Dienstag, 6. August 2019
Am Morgen waren jede Menge wilde Elefanten zum Saufen zur Auswilderungsstation gekommen, darunter auch Herden mit kleinen Kälbern. Kithaka forderte eines von ihnen zum Kräftemessen heraus, wurde aber bald von seiner Mutter wieder weggeschubst. Esampu machte Dehnungsübungen, während Roi den Boden auflockerte, um sich etwas einzustauben. Ein Stück entfernt trafen die Waisen auf einen schlecht gelaunten wilden Teenager, der sie herumjagte. Sie folgten Sana Sana zurück zu den Keepern, die den wilden Elefanten mit lautem Rufen von den Waisen weg scheuchten.

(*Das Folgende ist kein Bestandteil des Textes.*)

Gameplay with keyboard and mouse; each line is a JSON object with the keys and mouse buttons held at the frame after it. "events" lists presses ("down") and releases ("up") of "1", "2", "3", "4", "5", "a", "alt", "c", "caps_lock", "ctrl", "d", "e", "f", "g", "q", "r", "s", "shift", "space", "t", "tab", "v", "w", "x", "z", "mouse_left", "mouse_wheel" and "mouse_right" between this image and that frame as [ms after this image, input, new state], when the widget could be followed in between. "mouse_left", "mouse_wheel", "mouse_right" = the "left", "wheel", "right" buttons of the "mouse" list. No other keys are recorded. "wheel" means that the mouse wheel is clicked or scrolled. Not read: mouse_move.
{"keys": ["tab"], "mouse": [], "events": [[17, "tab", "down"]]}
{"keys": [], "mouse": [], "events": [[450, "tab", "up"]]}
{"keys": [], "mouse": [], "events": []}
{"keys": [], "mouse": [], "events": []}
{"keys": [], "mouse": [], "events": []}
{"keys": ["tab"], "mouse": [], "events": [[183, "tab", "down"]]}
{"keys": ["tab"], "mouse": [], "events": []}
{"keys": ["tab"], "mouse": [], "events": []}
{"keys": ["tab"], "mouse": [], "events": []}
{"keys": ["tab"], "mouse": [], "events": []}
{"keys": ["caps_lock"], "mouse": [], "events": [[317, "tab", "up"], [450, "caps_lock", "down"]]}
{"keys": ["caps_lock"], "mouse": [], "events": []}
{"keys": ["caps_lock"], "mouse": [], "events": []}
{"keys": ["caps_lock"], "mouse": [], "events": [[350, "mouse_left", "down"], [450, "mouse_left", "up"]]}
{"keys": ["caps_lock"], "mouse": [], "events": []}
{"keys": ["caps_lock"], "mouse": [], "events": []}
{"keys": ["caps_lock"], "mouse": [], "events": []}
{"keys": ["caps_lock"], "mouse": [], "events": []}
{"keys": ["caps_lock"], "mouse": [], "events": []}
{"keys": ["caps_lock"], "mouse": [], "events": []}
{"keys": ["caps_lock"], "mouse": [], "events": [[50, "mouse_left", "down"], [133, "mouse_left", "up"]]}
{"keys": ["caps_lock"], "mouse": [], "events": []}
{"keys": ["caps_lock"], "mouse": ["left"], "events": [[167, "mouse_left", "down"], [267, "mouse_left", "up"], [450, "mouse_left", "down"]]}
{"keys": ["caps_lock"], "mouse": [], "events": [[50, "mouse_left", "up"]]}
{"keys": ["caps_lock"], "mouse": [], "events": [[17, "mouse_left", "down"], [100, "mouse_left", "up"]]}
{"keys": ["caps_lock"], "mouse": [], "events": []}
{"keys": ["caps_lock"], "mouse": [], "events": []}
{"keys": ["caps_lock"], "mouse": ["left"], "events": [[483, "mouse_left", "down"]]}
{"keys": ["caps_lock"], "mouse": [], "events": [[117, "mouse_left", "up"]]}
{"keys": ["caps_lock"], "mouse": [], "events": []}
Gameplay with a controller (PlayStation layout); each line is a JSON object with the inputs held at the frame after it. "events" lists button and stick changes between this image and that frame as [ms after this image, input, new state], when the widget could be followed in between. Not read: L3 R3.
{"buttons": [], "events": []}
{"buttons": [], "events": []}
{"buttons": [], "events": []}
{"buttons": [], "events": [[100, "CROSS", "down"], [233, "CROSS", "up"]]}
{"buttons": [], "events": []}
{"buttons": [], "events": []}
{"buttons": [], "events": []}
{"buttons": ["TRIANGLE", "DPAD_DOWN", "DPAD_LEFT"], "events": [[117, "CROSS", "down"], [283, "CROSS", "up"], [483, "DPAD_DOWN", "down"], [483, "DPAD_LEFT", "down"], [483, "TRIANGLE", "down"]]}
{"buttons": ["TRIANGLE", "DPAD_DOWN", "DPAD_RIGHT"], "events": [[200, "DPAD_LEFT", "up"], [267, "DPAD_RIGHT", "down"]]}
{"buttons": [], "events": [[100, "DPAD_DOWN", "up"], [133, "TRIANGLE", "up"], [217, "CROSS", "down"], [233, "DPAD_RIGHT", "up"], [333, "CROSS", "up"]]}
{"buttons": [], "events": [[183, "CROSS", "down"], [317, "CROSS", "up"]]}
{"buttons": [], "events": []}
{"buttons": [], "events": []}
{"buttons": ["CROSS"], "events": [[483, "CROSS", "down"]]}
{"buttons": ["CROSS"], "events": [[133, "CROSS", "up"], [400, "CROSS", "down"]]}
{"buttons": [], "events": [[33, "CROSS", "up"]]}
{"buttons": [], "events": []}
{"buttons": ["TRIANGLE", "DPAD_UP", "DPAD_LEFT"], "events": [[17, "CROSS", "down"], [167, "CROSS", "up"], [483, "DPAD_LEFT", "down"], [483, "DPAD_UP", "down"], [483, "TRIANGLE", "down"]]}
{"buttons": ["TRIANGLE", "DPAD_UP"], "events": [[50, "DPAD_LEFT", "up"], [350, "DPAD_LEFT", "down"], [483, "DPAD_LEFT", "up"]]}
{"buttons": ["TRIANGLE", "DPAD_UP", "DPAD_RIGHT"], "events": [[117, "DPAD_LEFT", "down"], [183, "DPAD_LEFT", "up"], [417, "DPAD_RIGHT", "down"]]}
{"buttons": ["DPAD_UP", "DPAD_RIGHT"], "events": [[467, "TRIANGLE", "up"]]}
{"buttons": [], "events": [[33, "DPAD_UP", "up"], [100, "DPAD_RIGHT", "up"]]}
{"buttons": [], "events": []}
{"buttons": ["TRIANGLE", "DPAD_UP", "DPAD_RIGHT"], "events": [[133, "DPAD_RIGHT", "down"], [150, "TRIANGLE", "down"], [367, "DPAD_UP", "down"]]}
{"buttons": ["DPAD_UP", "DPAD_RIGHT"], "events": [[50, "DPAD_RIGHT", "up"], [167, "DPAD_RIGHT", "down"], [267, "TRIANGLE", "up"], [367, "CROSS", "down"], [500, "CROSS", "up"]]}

Waisenblogs-Beitrag Ithumba, 02.08.2019
Freitag, 2. August 2019
Heute war allgemeiner Kratztag: Mapia und Sapalan belegten am Morgen passende Felsen, bevor es hinaus in den Busch ging, und beim Grasen wollten sich plötzlich alle kratzen. Tusuja, Turkwel, Pare, Malkia, Wanjala, Esampu und Sana Sana schuffelten sich auf die verschiedenste Weise, bevor sie schließlich zum Grasen übergingen. Gegen Mittag zog sich der Himmel zu und es begann sogar, ein wenig zu nieseln, sodass die Waisen nur ihre Milch tranken, Wasser soffen und danach wieder zu den Weidegründen zurück gingen. Am Nachmittag konnten sie dann das Grasen bei kühlem Wetter genießen.
Waisenblogs-Beitrag Ithumba, 19.07.2019
Freitag, 19. Juli 2019
Am Morgen schloss sich Olares Gruppe den Waisen an. Nach dem Mittagsschlammbad ließ sich Bomani dazu hinreißen, auf Tusuja herumzuklettern. Aus irgendeinem Grund gefiel das Barsilinga gar nicht, und er kam herbei, um Bomani von Tusuja herunter zu schubsen. Gegen Abend schlichen sich Malkia, Ndiwa, Kuishi, Mapia, Mundusi und Sana Sana davon und folgten Olare und ihren Kollegen hinaus in den Busch. Die Ex-Waisen brachten die Kleinen allerdings rechtzeitig wieder zurück zur Auswilderungsstation, noch bevor die anderen um 17 Uhr nach Hause kamen.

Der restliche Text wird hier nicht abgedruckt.